How solve $\int_{0}^{\infty} \dfrac{1-\cos x}{x^{2}} dx$ What is the value of the following integral? $$\int_{0}^{\infty} \dfrac{1-\cos x}{x^{2}} dx$$ 
 A: If you are aware of the rather well-known identity:
$$ \forall \alpha>0,\qquad I(\alpha)=\lim_{N\to +\infty}\int_{0}^{N}\frac{\sin(\alpha x)}{x}\,dx = \frac{\pi}{2} \tag{1}$$
it is straightforward to check that:
$$ J=\int_{0}^{+\infty}\frac{1-\cos(x)}{x^2}\,dx = \int_{0}^{1}I(\alpha)\,d\alpha = \color{red}{\frac{\pi}{2}}.\tag{2} $$
You may also use integration by parts to check that $J=I(1)$.
A: With the usual contour $\;C_{\epsilon,R}\;$ with a little "bump" around zero (canonical semicircle of radius $\;\epsilon\;$ and around the upper canonical semicircle of radius $\;R,\,\, R>>\epsilon\;$, and with the function
$$f(z)=\frac{1-e^{iz}}{z^2}\implies \text{Res}_{z=0}\,(f)= \lim_{z\to0} z\,f(z)=-ie^{i\cdot0}=-i$$implies
$$0=\lim_{\epsilon\to0,\,R\to\infty}\oint_{C_{\epsilon,R}}\,f(z)dz=\int_{-\infty}^\infty f(x)\,dx-\pi i(-i)\implies\int_0^\infty\frac{1-\cos x}{x^2}=\frac\pi2$$
by comparing real parts and noticing our function is even (and thus dividing by two)

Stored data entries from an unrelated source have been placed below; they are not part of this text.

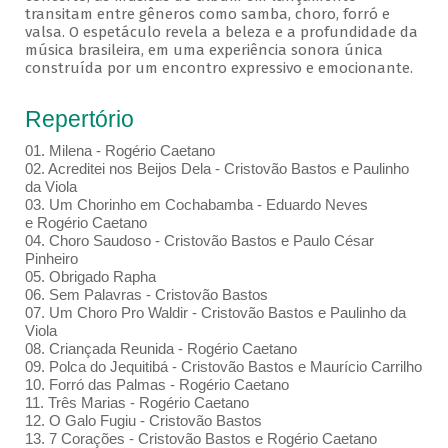
transitam entre gêneros como samba, choro, forró e
valsa. O espetáculo revela a beleza e a profundidade da
música brasileira, em uma experiência sonora única
construída por um encontro expressivo e emocionante.
Repertório
01. Milena - Rogério Caetano
02. Acreditei nos Beijos Dela - Cristovão Bastos e Paulinho
da Viola
03. Um Chorinho em Cochabamba - Eduardo Neves
e Rogério Caetano
04. Choro Saudoso - Cristovão Bastos e Paulo César
Pinheiro
05. Obrigado Rapha
06. Sem Palavras - Cristovão Bastos
07. Um Choro Pro Waldir - Cristovão Bastos e Paulinho da
Viola
08. Criançada Reunida - Rogério Caetano
09. Polca do Jequitibá - Cristovão Bastos e Maurício Carrilho
10. Forró das Palmas - Rogério Caetano
11. Três Marias - Rogério Caetano
12. O Galo Fugiu - Cristovão Bastos
13. 7 Corações - Cristovão Bastos e Rogério Caetano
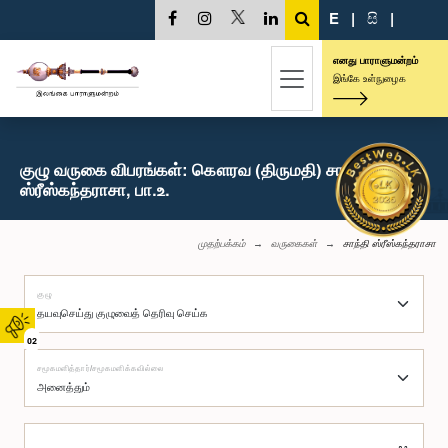
E
|
සි
|
எனது பாராளுமன்றம்
இங்கே உள்நுழைக
குழு வருகை விபரங்கள்: கௌரவ (திருமதி) சாந்தி
ஸ்ரீஸ்கந்தராசா, பா.உ.
முதற்பக்கம்
வருகைகள்
சாந்தி ஸ்ரீஸ்கந்தராசா
குழு
02
சமூகமளித்தார்/சமூகமளிக்கவில்லை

A: Solution for lazy people. A special case of Ramanujan's master theorem was obtained by Glaisher in the late 19th century using non-rigorous methods. It says that if
$$f(x) = \sum_{k=0}^\infty (-1)^ka_k x^{2k}$$
then:
$$\int_0^\infty f(x) \, dx = \frac{\pi}{2} a_{-\frac{1}{2}}$$
if the integral here converges. Here one assumes a natural extrapolation of the series expansion coefficients that in the rigorous proof is made unambiguous. When this involves factorials, the prescription is to use the analytic continuation given by gamma functions. In this case, we have:
$$\frac{1-\cos(x)}{x^2} = \sum_{k=0}^\infty (-1)^k \frac{x^{2k}}{(2k+2)!}$$
therefore $a_{-\frac{1}{2}} = 1$ and the integral is thus equal to $\frac{\pi}{2}$.

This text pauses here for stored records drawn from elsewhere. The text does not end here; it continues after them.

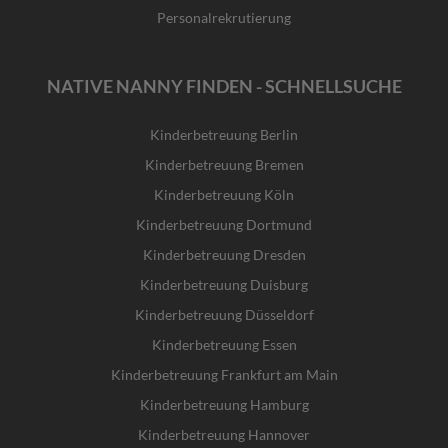
Personalrekrutierung
NATIVE NANNY FINDEN - SCHNELLSUCHE
Kinderbetreuung Berlin
Kinderbetreuung Bremen
Kinderbetreuung Köln
Kinderbetreuung Dortmund
Kinderbetreuung Dresden
Kinderbetreuung Duisburg
Kinderbetreuung Düsseldorf
Kinderbetreuung Essen
Kinderbetreuung Frankfurt am Main
Kinderbetreuung Hamburg
Kinderbetreuung Hannover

A: You could get the answer via integration by parts for:
$$\int_0^\infty\frac{\cos(x)}{x^2} \, dx$$
via the below for suitably chosen $u(x)$ and $v(x)$;
$$\int_0^\infty v \, du = uv - \int_0^\infty u \, dv$$
Hence;
$$\int_0^\infty \frac{\cos(x)}{x^2} \,dx= -\left[\cos(x) \left(\frac{-1}{x} \right) \right]_0^\infty - \int_0^\infty \frac{\sin(x)}{x}dx$$
Following Michael Hardy's comment;
$$\int_0^\infty \frac{-\sin(x)}{x} \, dx= -\left[\cos(x) \left( \frac{-1}{x} \right) \right]_0^\infty - \int_0^\infty \frac{-\cos(x)}{x^2}dx$$
We can now substitute this into the previous equation to find $\int_0^\infty \frac{\cos(x)}{x^2} \, dx$ in terms of $\cos(x)$ and $x$
For $\int_0^\infty \frac{1}{x^2} \, dx$, this is $\left[\dfrac{-1}{x}\right]_0^\infty$.